> _DOCUMENT EXTRACT_:
# # #

If there isnt one (Highly unlikely) watch it fly.


----------



## Aussiejeff (2 March 2005)

Interestingly, the Dow hasn't fallen dramatically with the series of interest rate rises the Fed has made in the US over the last year. Up again today..

Maybe share markets these days move so fast on interest rate rise rumours that they affectively pre-empt such announcements to a degree (ie: the rise is already factored in?)

And 5.5% PA from a bank account (pre-tax and not counting inflation) is a pi$$ poor return in my book. I'd rather continue riding the dips and swells in the market any day..... at least until that option hits the proverbial brick wall.

Cheers,

AJ

PS:  When I look at every one of the charts here http://finance.yahoo.com/intlindices  I don't feel at all negative about the world economy at large!!! Anyone know how to trade Egyptian stocks?? hehe...


----------



## dutchie (2 March 2005)

Yes I do, theres a new new IPO that is being offered now.

# # #

> _RECORD SET_:

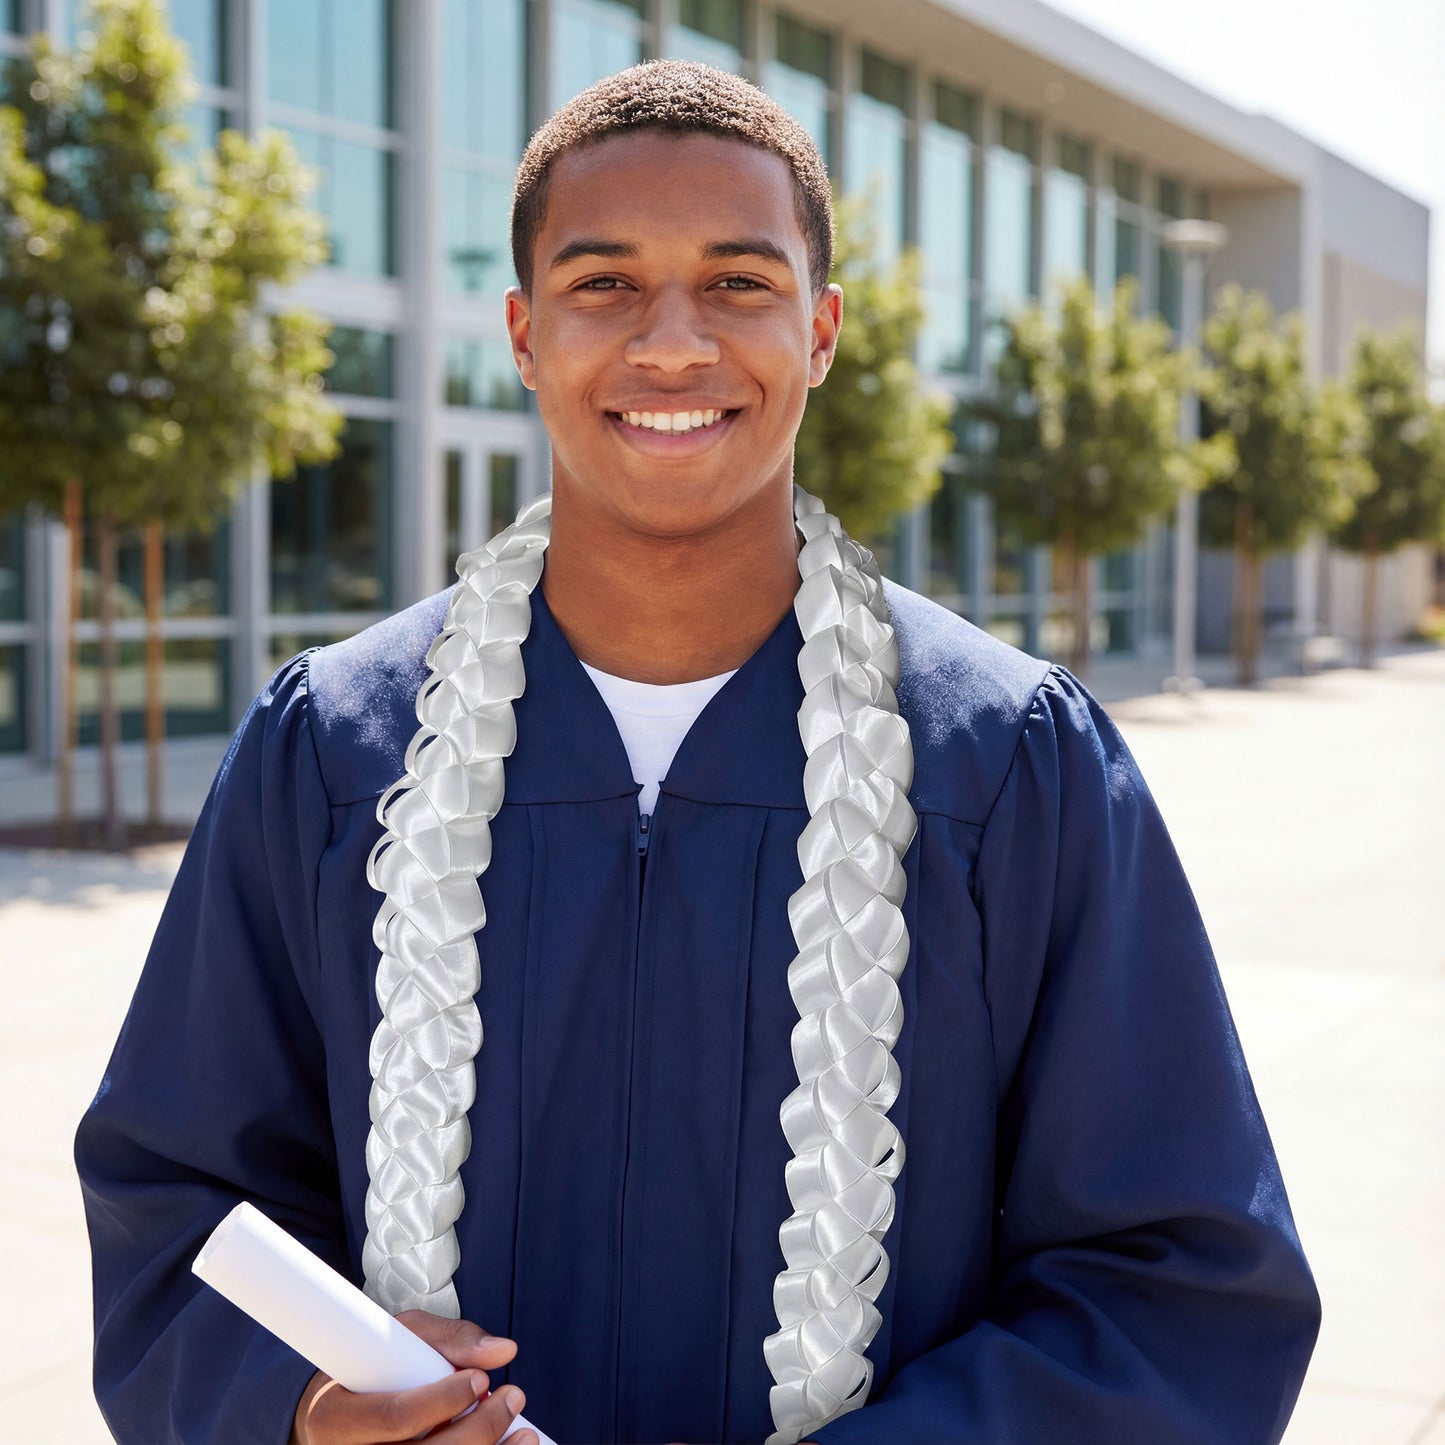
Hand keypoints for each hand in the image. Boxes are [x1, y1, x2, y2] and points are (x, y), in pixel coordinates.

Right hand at [291, 1311, 535, 1443]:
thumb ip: (451, 1338)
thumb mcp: (399, 1337)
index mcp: (338, 1417)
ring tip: (524, 1433)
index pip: (395, 1418)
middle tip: (513, 1396)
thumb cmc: (372, 1370)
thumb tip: (502, 1351)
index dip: (442, 1401)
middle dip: (481, 1428)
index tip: (480, 1380)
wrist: (339, 1415)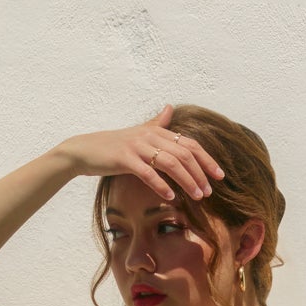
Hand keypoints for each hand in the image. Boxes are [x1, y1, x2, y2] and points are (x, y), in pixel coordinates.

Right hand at [56, 105, 224, 202]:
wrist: (85, 149)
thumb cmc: (114, 146)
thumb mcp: (138, 133)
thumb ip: (156, 123)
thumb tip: (170, 108)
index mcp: (156, 131)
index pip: (188, 144)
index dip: (206, 159)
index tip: (219, 176)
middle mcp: (150, 136)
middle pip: (183, 153)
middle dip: (200, 173)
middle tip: (209, 192)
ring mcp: (137, 146)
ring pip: (170, 163)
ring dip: (186, 180)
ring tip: (197, 196)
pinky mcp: (125, 159)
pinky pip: (147, 173)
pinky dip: (161, 184)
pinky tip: (171, 197)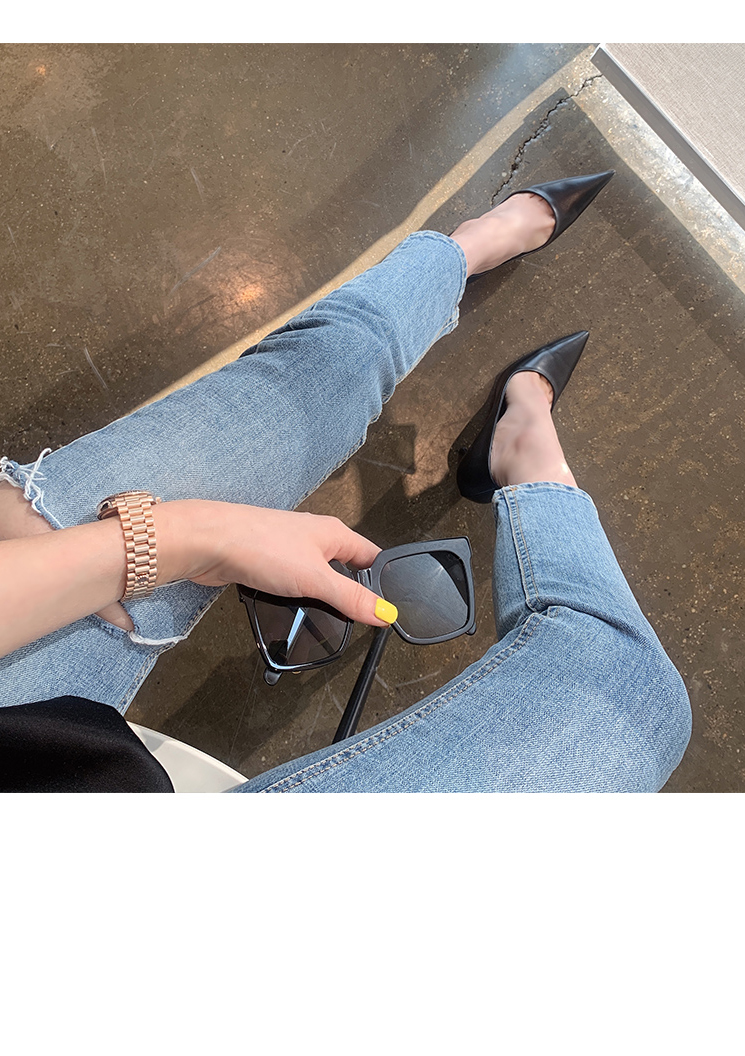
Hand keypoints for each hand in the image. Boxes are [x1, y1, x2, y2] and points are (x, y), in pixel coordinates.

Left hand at [155, 500, 397, 626]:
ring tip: (325, 618)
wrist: (211, 542)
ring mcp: (290, 548)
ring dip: (321, 595)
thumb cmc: (263, 547)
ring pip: (316, 575)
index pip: (371, 557)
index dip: (382, 582)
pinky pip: (292, 581)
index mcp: (334, 533)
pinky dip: (296, 596)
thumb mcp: (316, 579)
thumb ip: (351, 599)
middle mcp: (314, 537)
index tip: (387, 609)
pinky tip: (294, 609)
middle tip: (357, 619)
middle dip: (351, 592)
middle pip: (344, 566)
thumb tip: (386, 614)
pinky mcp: (268, 561)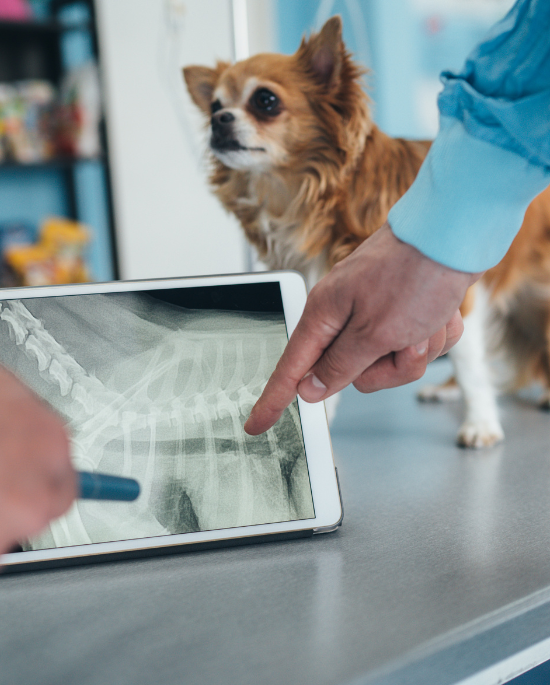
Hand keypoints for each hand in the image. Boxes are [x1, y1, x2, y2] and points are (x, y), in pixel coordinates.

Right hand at [245, 222, 479, 435]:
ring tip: (428, 321)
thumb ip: (339, 366)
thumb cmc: (414, 274)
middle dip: (390, 366)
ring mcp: (374, 311)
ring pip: (389, 361)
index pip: (291, 369)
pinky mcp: (401, 310)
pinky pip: (413, 344)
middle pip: (354, 373)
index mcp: (324, 315)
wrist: (455, 233)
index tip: (256, 425)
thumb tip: (309, 388)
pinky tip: (440, 313)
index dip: (273, 400)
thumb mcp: (375, 332)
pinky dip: (433, 334)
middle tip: (407, 342)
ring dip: (417, 348)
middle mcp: (344, 314)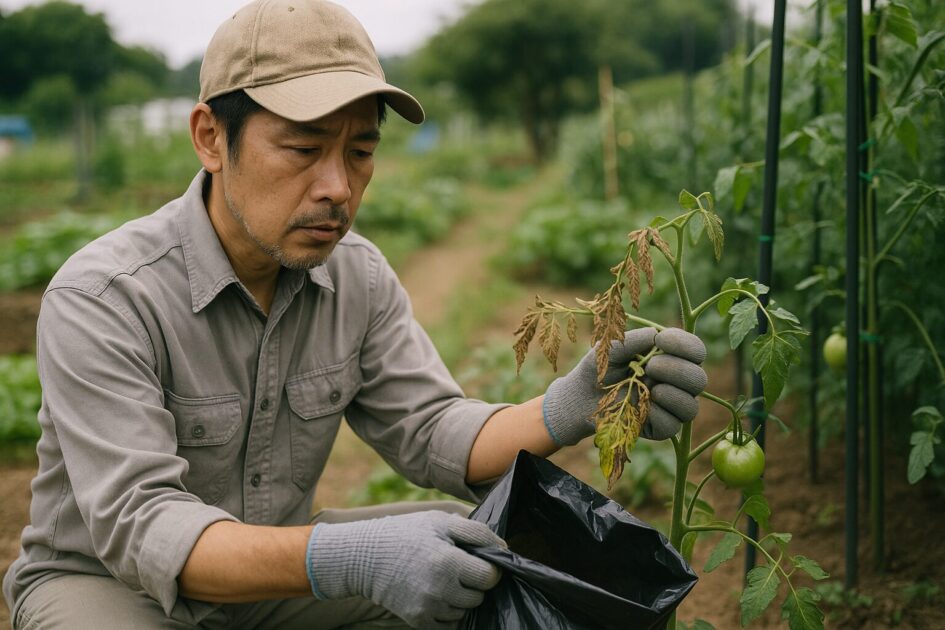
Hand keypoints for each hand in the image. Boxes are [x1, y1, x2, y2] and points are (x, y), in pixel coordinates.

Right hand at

# # #

> _TASK INSTRUCTIONS_: Resume the forum thread about interest rates and share markets, picking up right after its final line.

> _SOLVED EXERCISE_:
The company is making mechanical camels which will revolutionise travel across the deserts (runs on raw oil - but only needs filling up once a month).

Price will soar so get in early!!


----------



## Aussiejeff (2 March 2005)

dutchie said:
			
		

> Yes I do, theres a new new IPO that is being offered now.
> 
> The company is making mechanical camels which will revolutionise travel across the deserts (runs on raw oil - but only needs filling up once a month).
> 
> Price will soar so get in early!!




Haha!

I'd prefer Robocamels that run on coal. Especially Gloucester Coal....  ;o)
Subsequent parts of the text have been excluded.